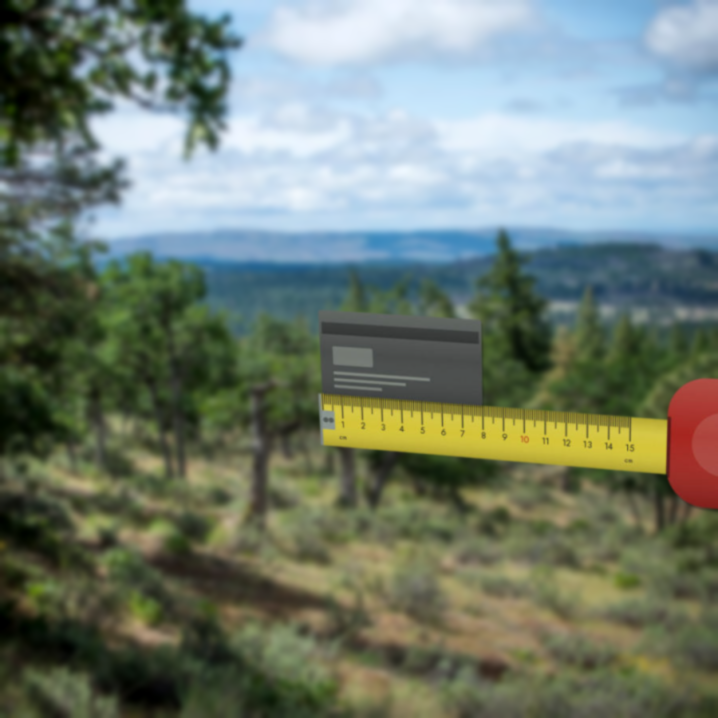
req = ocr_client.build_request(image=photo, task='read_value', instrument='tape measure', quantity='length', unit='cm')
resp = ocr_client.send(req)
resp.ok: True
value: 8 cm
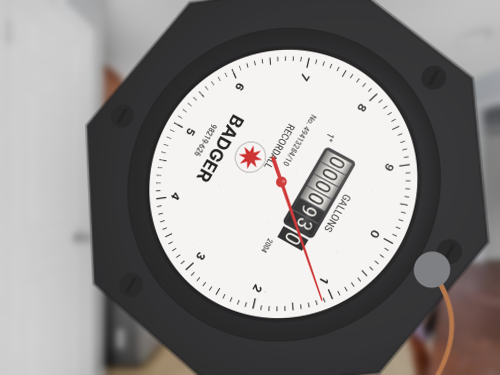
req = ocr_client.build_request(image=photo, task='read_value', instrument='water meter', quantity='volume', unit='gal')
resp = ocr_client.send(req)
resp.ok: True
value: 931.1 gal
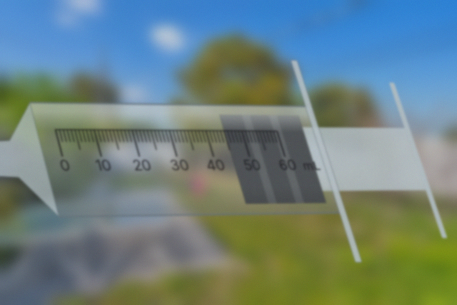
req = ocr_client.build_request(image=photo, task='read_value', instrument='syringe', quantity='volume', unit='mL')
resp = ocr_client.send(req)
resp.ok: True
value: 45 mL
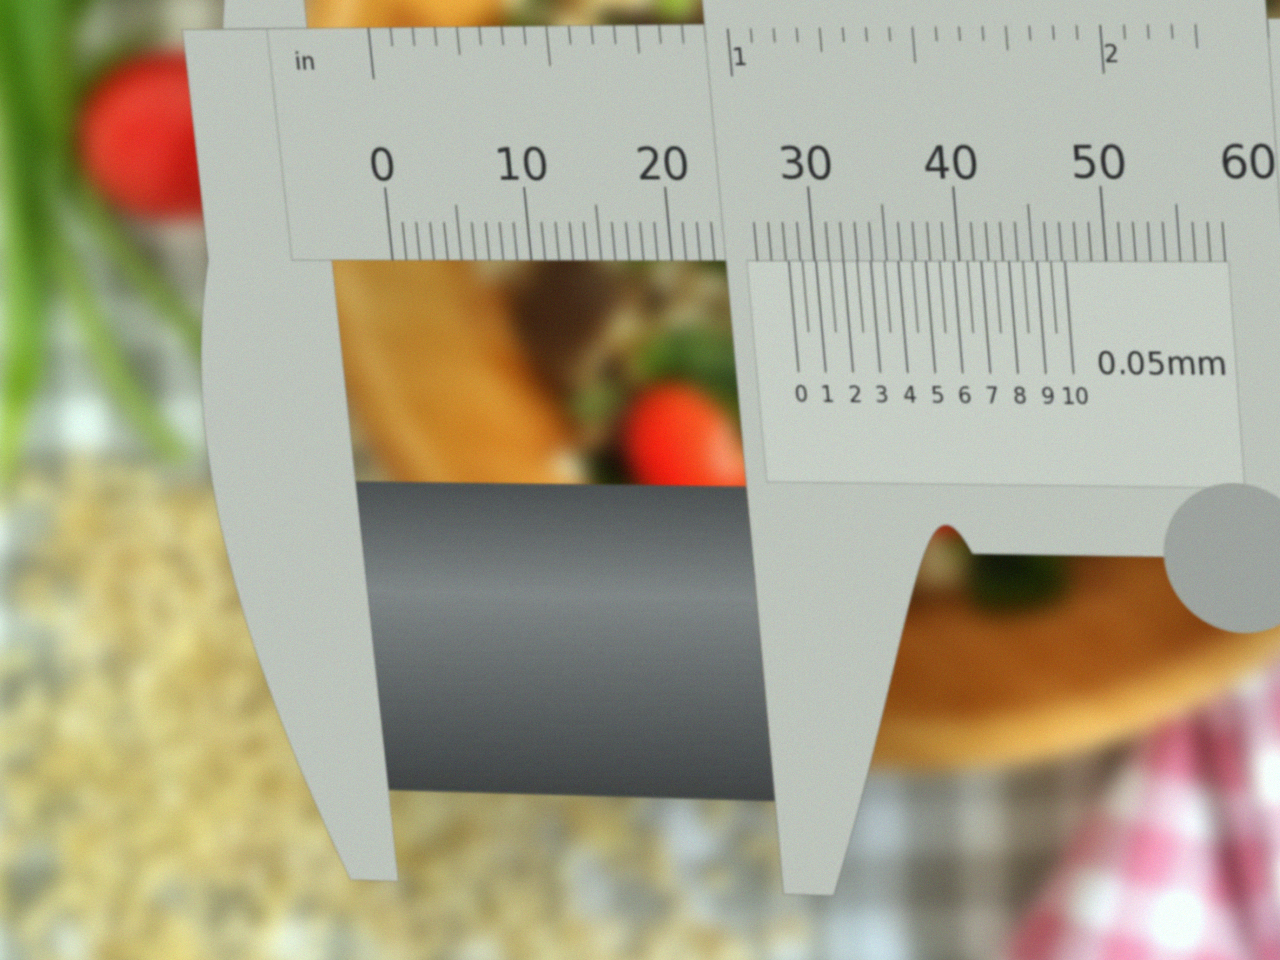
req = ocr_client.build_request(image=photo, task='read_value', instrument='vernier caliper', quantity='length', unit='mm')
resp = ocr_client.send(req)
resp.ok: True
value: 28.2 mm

-.-.-

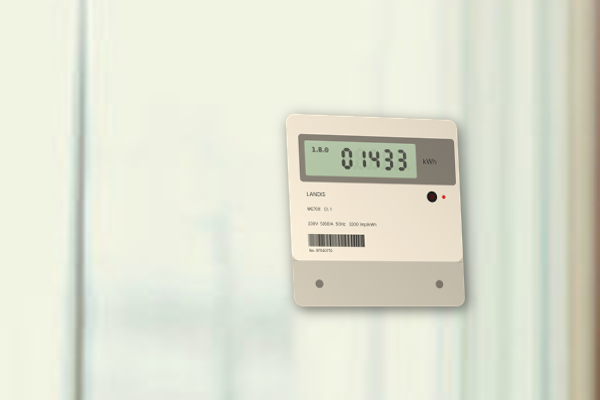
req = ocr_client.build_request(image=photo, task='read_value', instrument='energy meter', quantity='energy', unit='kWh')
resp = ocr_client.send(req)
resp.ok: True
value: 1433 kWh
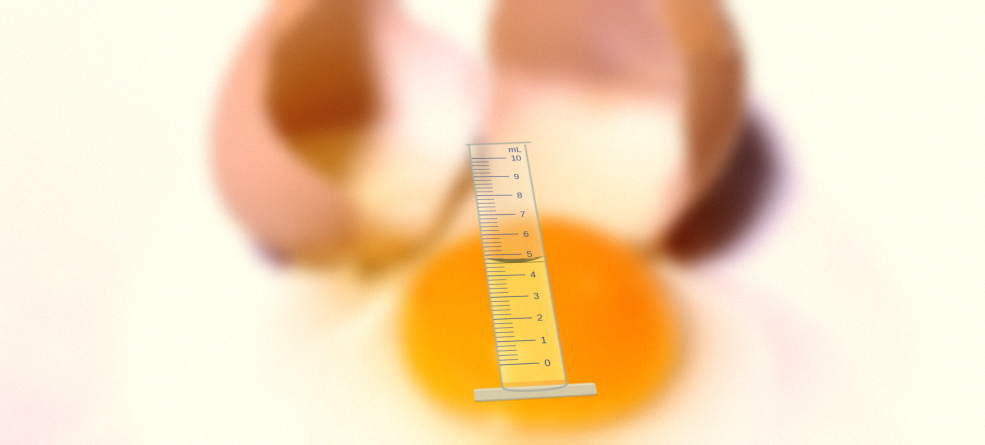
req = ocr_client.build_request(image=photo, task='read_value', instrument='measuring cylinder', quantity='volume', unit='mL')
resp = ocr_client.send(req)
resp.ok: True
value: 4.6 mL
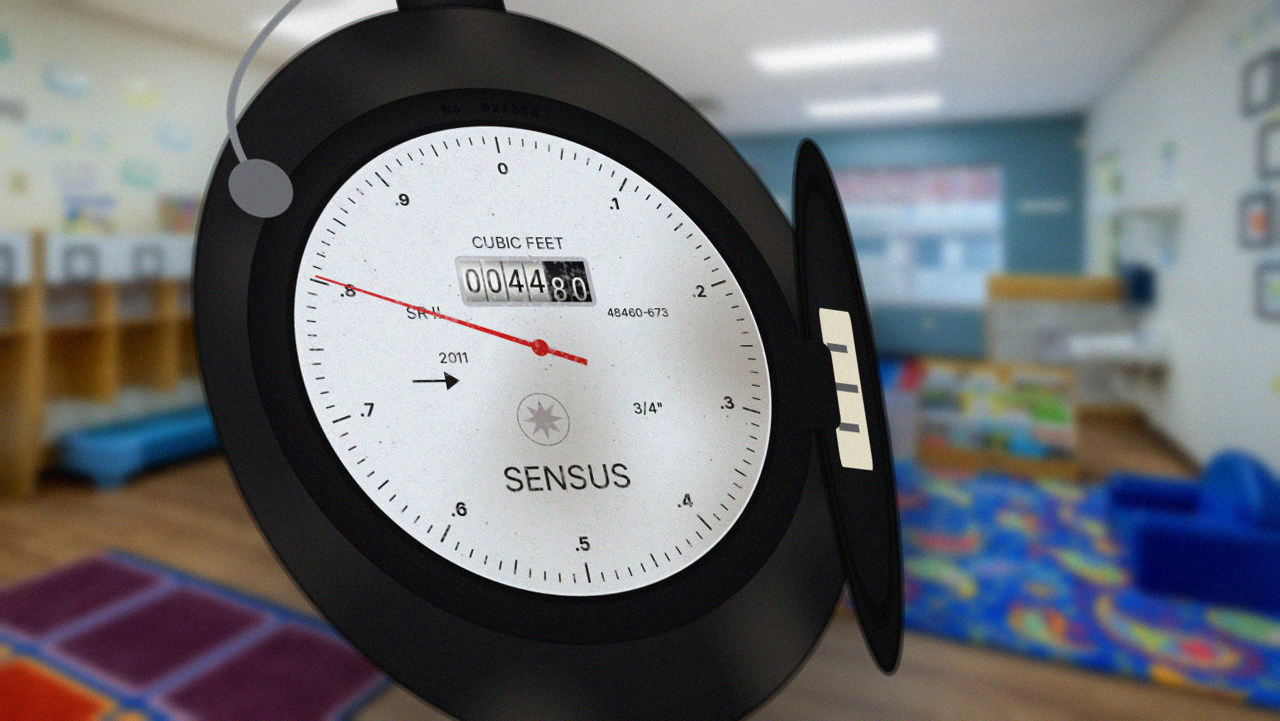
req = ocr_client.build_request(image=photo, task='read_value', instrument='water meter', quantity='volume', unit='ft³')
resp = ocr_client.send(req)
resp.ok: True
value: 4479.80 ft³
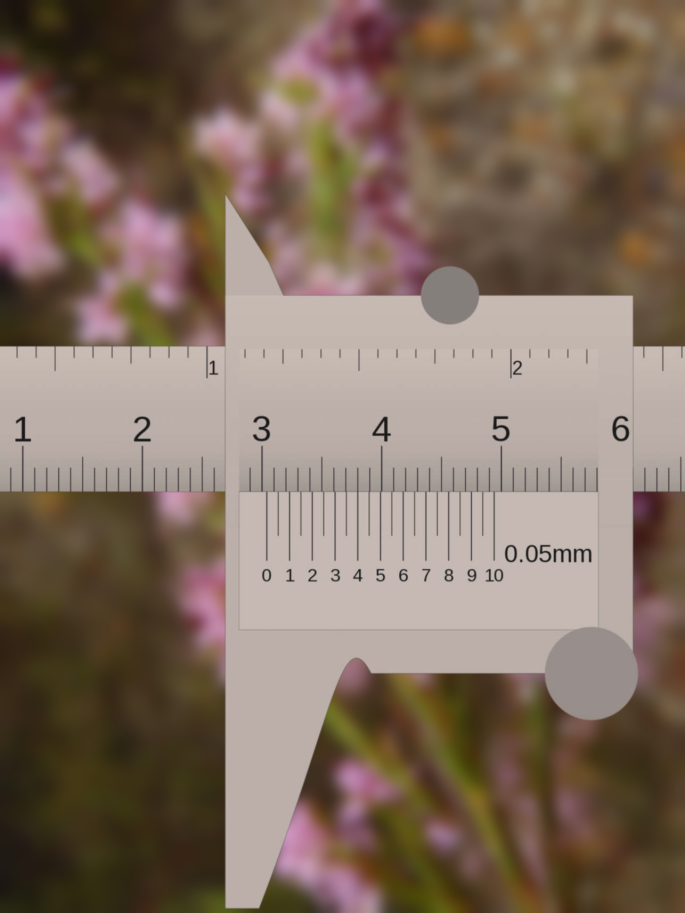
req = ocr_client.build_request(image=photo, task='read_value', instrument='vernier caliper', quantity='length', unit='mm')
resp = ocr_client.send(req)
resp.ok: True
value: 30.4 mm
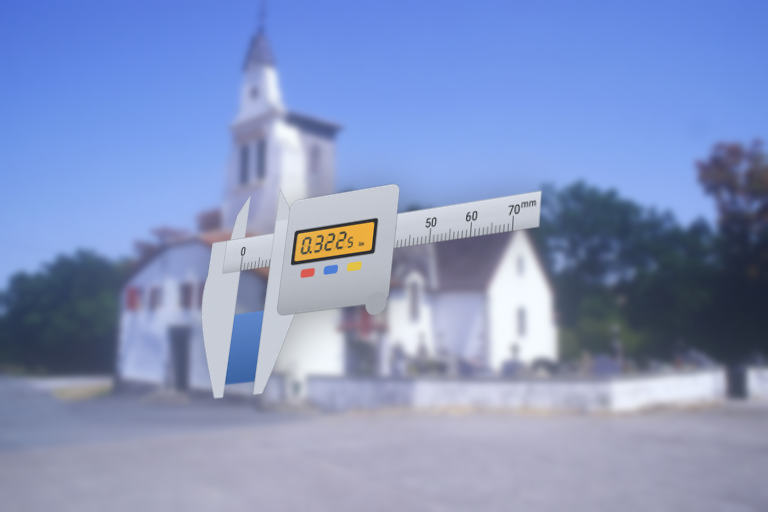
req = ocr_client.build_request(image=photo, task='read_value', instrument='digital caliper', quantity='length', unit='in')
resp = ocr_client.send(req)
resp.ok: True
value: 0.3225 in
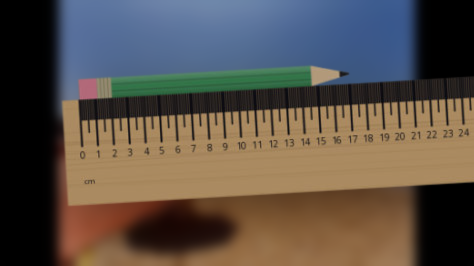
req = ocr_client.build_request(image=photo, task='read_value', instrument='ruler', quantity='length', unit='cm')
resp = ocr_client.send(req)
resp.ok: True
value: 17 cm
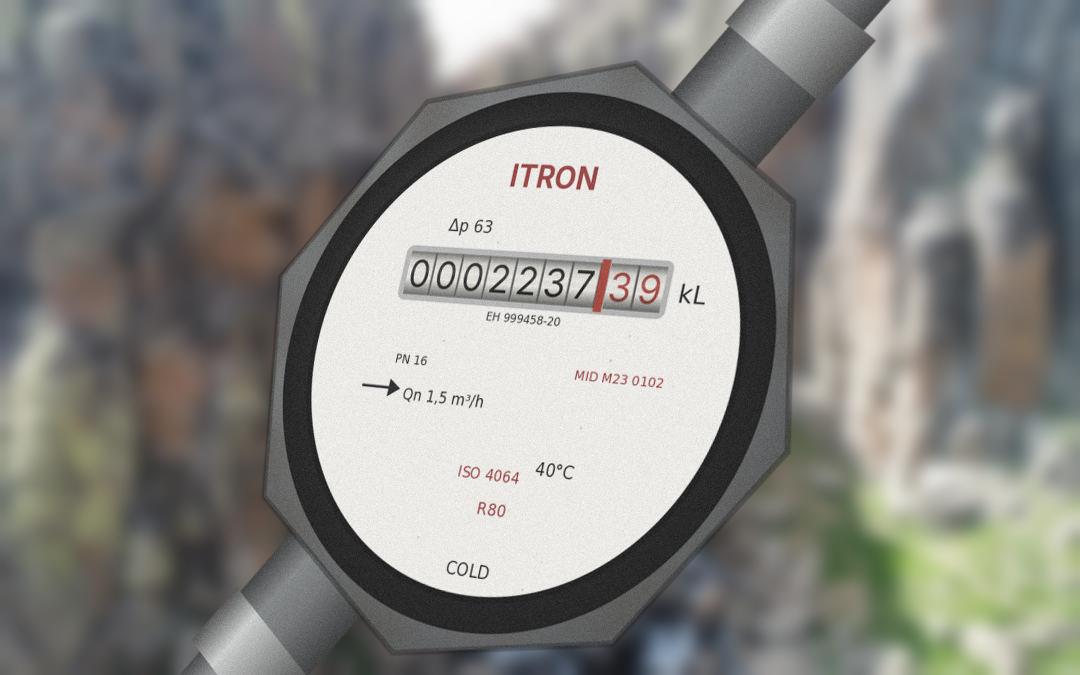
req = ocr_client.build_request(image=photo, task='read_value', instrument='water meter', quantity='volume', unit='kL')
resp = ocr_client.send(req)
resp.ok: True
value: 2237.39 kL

-.-.-

— What to produce —
Print the lines above from the line with "meter', quantity='energy', unit='kWh')" to the line with "value: 30.4 mm", both included, reproducing them exactly. Leave the pictures out of your answer.

— Your response —
req = ocr_client.build_request(image=photo, task='read_value', instrument='energy meter', quantity='energy', unit='kWh')
resp = ocr_client.send(req)
resp.ok: True
value: 1433 kWh
req = ocr_client.build_request(image=photo, task='read_value', instrument='measuring cylinder', quantity='volume', unit='mL')
resp = ocr_client.send(req)
resp.ok: True
value: 4.6 mL
req = ocr_client.build_request(image=photo, task='read_value', instrument='water meter', quantity='volume', unit='ft³')
resp = ocr_client.send(req)
resp.ok: True
value: 4479.80 ft³
req = ocr_client.build_request(image=photo, task='read_value', instrument='vernier caliper', quantity='length', unit='mm')
resp = ocr_client.send(req)
resp.ok: True
value: 30.4 mm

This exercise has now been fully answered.